Ieri la presidente della Lituania è stata la più dura e anche la meno accettabile, sostenendo di non volere nella carica di Alto rappresentante «una persona filo-Cremlino». Alzando al massimo la tensione sul capitolo dei rapporti con Mosca il gruppo anti-Mogherini conta di rendere sempre più difficile la sua nomina fino a logorarla definitivamente, anche se ben poco consente di definire l’attuale ministro degli Esteri una filo-russa (semmai questa sarebbe in ogni caso la linea del governo, non soltanto la sua). Ma il fatto che tra un gruppo di Paesi europei da una parte, e l’America con un altro gruppo di Paesi europei dall’altra, sia in corso da molte settimane un braccio di ferro sulla portata delle sanzioni anti-Russia per l’Ucraina (ieri sono state varate nuove sanzioni, più dure delle precedenti europee ma meno dure di quelle decise sempre ieri dagli Usa), crea una cornice ideale per usare Putin come un ariete all’interno della Ue: l’ariete che potrebbe affondare la candidata italiana.
L’impressione è che Matteo Renzi abbia sottovalutato le difficoltà dell’impresa, dando troppo presto la nomina per acquisita con conseguente esposizione della Mogherini al fuoco incrociato del partito avverso, e soprattutto ignorando i pur forti legami esistenti tra gli eventi ucraini e le loro ripercussioni all’interno della Ue. Proprio su quel confine che ha sempre diviso i «vecchi» soci da quelli «nuovi»: i rapporti da tenere con Mosca, del cui impero i «nuovi» hanno buona e non lieta memoria. Se poi alle divisioni europee si aggiunge un Obama a caccia di rivincite contro le accuse di debolezza che gli vengono rivolte negli Usa, lo scenario che Renzi avrebbe dovuto vedere diventa completo.

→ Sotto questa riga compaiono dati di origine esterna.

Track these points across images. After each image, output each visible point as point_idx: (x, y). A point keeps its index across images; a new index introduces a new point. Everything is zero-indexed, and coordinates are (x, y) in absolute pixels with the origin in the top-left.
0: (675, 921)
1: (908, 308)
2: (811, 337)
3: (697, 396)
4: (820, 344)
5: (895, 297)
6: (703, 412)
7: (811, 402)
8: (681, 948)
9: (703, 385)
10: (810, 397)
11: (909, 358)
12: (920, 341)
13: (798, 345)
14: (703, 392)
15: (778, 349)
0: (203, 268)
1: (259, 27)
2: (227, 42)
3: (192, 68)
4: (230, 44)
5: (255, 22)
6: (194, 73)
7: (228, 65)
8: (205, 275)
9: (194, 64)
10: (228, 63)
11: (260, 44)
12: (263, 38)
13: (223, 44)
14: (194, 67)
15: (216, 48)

Non ci sono state a Bruxelles vittorie o sconfitte. Ma in nessun caso, anche in quello progressivamente meno probabile di una nomina della Mogherini, il suo cammino potrebbe ormai presentarsi privo di ostacoli e di recriminazioni. Se invece la nomina non ci sarà nemmeno nelle prossime settimane, l’imprudenza di Renzi lo avrà esposto a una sconfitta secca ma ricca di insegnamenti, da scambiare con una diversa presenza dell’Italia nella Commissione europea.